Work, Together

Our next digital exercise, beginning this week, is collaboration. Your task will be to create a digital text that embodies one of the varied methods of collaboration endemic to the digital environment.

Any of the texts that we’ve read, discussed, referenced, or anything that any of what we’ve read reminds you of, is a valid source of inspiration for this project. That is, you can collaborate in any way you’d like, on any subject you’d like, in any digital medium you’d like.

Nonetheless, here are a few ideas for invention:

  • Create (or re-create) a narrative in a social media, making sure to explicitly invite participation, commenting, or disruption;
  • curate submissions (invited or unwitting) into a new digital narrative (this may take the form of a Tumblr like PostSecret, a collage essay like the Stillman piece, or other conceptual art);
  • perform in or disrupt a virtual community;
  • curate an informative piece via Pinterest, ThingLink, Storify, or Wikimedia;
  • participate (actively and substantially) in an ongoing collaborative project by contributing to a wiki, or finding artistic partners via a source like HitRecord.

This is not a comprehensive list, but a jumping off point: explore an idea that feels exciting to you. Whatever path you choose, I want to see you making a clear choice regarding the method / type of collaboration (conscious, contributory, or unwitting) and grappling with the challenges and possibilities that form of collaboration affords. Make sure if your contributors are unwitting that you are being respectful of their privacy and working to maintain their anonymity (there’s a line between unwitting participation and exploitation and we should discuss it together).

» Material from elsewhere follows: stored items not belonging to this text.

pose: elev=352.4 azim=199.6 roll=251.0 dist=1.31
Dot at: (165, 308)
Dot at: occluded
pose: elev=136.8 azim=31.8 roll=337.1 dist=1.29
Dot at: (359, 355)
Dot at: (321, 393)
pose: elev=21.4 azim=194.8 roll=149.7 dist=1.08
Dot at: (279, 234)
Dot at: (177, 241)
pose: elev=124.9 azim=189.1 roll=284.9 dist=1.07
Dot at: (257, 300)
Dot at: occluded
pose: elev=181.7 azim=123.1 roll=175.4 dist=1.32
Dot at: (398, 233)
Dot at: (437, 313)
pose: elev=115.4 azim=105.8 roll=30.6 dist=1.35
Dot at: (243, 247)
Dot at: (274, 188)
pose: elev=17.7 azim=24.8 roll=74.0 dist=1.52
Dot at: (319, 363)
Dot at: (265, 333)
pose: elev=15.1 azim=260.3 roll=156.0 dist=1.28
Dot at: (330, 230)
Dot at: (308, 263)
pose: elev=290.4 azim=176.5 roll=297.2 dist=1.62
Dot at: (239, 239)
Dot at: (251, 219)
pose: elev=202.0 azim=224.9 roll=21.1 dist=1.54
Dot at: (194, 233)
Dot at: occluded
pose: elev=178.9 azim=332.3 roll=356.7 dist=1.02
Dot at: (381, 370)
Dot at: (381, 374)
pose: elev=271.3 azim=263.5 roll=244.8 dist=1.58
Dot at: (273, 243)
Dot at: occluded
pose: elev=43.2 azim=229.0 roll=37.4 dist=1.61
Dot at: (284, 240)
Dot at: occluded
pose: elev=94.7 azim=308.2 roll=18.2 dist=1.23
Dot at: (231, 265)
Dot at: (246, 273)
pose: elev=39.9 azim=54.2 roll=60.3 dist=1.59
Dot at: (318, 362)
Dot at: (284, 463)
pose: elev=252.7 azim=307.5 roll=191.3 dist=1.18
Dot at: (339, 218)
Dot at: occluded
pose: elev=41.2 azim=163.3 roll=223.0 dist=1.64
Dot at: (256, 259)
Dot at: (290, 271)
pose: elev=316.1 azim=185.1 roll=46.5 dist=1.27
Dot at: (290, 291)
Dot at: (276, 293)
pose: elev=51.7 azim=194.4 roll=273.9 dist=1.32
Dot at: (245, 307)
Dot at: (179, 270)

If they are conscious, make sure you’re not being so controlling that you’ve circumvented collaboration altogether.

Remember, as always, to keep the other characteristics of digital writing in mind, as well: embrace the ways in which your digital text may be made public, or incorporate multiple media, etc. The project may even be locative!

There are many methods for gathering collaboration: crowd-sourcing and social media are excellent methods for soliciting contributors, but your final project must be more than a crowd-sourced list. The material should transcend its component parts to become a new digital narrative uniquely yours, though I certainly welcome you all to play with the varying degrees of story-ness we’ve discussed in digital writing. Projects that are more performance or experiment than narrative are fine, if that’s part of your vision and intention.

Above all, work to make sure your collaborative text grapples with the particular issues of partnership, and think about balancing the collaboration so that it benefits both the authors (you) and the participants.

For this, as for all assignments, you are encouraged (though not required) to work in groups. If you choose to work with others, the collaborative component of the narrative should reach beyond just your group members. That is, you must include other sources of information, or encourage social commenting and participation in interaction with your group’s work. Your homework for Wednesday will be to contribute your ideas for a collaborative text to this Google doc, as a potential place to find in-class participants.